Catalytic activity of ADAM8, ADAM15, and MDC-L (ADAM28) on synthetic peptide substrates and in ectodomain cleavage of CD23.

The ADAM family of disintegrin metalloproteases plays important roles in "ectodomain shedding," the process by which biologically active, soluble forms of cytokines, growth factors, and their receptors are released from membrane-bound precursors. Whereas ADAM8, ADAM15, and MDC-L (ADAM28) are expressed in specific cell types and tissues, their in vivo functions and substrates are not known. By screening a library of synthetic peptides as potential substrates, we show that soluble recombinant forms of these enzymes have similar proteolytic substrate specificity, clearly distinct from that of ADAM17 (TNFalpha-converting enzyme). A number of tumor necrosis factor (TNF) family proteins and CD23 were screened as potential substrates for ectodomain cleavage.

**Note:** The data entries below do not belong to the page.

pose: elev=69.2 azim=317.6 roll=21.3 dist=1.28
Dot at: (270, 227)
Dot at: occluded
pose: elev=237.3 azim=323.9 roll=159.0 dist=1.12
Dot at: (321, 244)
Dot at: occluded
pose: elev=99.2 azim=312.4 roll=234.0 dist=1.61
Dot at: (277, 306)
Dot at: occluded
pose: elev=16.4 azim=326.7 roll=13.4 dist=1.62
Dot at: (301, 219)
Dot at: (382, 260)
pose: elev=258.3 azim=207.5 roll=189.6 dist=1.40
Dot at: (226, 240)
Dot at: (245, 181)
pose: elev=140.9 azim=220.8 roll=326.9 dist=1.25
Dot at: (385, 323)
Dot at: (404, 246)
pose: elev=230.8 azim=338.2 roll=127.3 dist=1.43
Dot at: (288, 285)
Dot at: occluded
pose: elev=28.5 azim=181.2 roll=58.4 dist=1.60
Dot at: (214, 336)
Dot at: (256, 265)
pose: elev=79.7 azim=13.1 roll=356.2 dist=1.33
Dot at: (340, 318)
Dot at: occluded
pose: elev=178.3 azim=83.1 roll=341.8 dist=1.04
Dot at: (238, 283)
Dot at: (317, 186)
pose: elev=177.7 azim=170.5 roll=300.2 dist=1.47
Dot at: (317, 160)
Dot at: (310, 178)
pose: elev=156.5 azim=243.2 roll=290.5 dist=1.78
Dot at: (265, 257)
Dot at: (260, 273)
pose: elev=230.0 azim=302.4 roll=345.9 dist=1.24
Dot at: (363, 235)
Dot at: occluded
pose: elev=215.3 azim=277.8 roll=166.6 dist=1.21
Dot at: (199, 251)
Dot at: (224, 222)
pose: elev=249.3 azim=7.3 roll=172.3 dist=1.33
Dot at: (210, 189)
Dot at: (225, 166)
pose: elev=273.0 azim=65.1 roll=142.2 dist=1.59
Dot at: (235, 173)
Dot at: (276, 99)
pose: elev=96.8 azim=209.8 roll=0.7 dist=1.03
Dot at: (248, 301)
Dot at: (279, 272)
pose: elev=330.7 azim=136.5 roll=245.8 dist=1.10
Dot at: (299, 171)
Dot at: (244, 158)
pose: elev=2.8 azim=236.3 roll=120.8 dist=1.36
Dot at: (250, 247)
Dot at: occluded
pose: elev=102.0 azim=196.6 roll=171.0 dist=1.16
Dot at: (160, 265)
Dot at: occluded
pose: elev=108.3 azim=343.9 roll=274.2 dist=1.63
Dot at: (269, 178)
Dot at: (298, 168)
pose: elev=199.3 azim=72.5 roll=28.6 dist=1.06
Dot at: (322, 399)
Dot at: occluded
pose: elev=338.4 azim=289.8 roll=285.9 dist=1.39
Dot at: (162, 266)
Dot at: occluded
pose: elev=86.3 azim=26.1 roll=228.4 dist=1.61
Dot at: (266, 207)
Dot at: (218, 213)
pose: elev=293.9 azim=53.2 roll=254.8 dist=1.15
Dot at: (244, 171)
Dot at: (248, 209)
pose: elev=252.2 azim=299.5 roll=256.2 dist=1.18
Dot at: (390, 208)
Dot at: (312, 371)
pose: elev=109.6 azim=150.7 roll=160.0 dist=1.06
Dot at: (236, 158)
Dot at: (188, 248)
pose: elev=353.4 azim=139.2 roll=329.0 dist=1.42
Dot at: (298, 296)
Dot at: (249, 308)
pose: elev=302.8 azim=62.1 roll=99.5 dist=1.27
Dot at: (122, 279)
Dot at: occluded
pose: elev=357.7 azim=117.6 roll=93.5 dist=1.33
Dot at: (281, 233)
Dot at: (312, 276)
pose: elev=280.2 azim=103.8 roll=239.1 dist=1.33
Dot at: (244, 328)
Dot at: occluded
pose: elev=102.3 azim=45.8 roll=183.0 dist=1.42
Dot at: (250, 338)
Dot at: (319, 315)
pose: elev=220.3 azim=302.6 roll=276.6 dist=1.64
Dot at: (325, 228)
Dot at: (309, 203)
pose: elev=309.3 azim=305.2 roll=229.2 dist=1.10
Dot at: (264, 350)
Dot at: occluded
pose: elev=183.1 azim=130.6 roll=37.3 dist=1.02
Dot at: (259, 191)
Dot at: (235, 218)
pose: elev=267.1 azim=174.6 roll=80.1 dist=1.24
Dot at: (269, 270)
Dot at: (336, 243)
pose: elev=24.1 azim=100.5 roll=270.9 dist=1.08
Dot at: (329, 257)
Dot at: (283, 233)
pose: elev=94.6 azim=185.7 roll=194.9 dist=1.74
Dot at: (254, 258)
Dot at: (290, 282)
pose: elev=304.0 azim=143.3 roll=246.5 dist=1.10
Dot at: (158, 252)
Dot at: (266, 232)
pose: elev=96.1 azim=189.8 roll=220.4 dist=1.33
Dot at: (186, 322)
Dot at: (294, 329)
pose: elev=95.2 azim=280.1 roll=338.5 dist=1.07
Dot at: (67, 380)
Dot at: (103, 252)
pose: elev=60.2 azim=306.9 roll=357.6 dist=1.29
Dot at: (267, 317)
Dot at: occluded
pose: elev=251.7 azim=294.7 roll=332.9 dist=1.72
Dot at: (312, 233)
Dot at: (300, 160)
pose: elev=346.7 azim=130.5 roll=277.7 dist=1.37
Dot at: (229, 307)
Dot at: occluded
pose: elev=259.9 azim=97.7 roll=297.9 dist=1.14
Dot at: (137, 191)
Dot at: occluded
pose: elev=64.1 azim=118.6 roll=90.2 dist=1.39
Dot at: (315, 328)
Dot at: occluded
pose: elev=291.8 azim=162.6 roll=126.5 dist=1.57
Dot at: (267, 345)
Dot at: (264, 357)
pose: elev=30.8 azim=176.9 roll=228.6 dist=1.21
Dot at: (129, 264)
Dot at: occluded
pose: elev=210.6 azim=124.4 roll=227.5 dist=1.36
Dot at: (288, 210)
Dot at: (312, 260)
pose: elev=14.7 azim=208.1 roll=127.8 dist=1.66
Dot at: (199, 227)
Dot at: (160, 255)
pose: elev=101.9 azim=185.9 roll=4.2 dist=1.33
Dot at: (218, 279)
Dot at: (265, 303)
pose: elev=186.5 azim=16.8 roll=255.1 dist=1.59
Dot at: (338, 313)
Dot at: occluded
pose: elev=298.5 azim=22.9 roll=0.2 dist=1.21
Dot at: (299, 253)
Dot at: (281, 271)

We found that ADAM8, ADAM15, and MDC-L, but not ADAM17, catalyzed ectodomain shedding of CD23, the low affinity IgE receptor. ADAM8-dependent, soluble CD23 release required proteolytically active ADAM8, and a physical association of ADAM8 was observed with the membrane- bound form of CD23. The ADAM8-dependent release of sCD23 and the endogenous release from B cell lines could be similarly inhibited by a hydroxamic acid, metalloprotease inhibitor compound. We conclude that ADAM8 could contribute to ectodomain shedding of CD23 and may thus be a potential target for therapeutic intervention in allergy and inflammation.[1]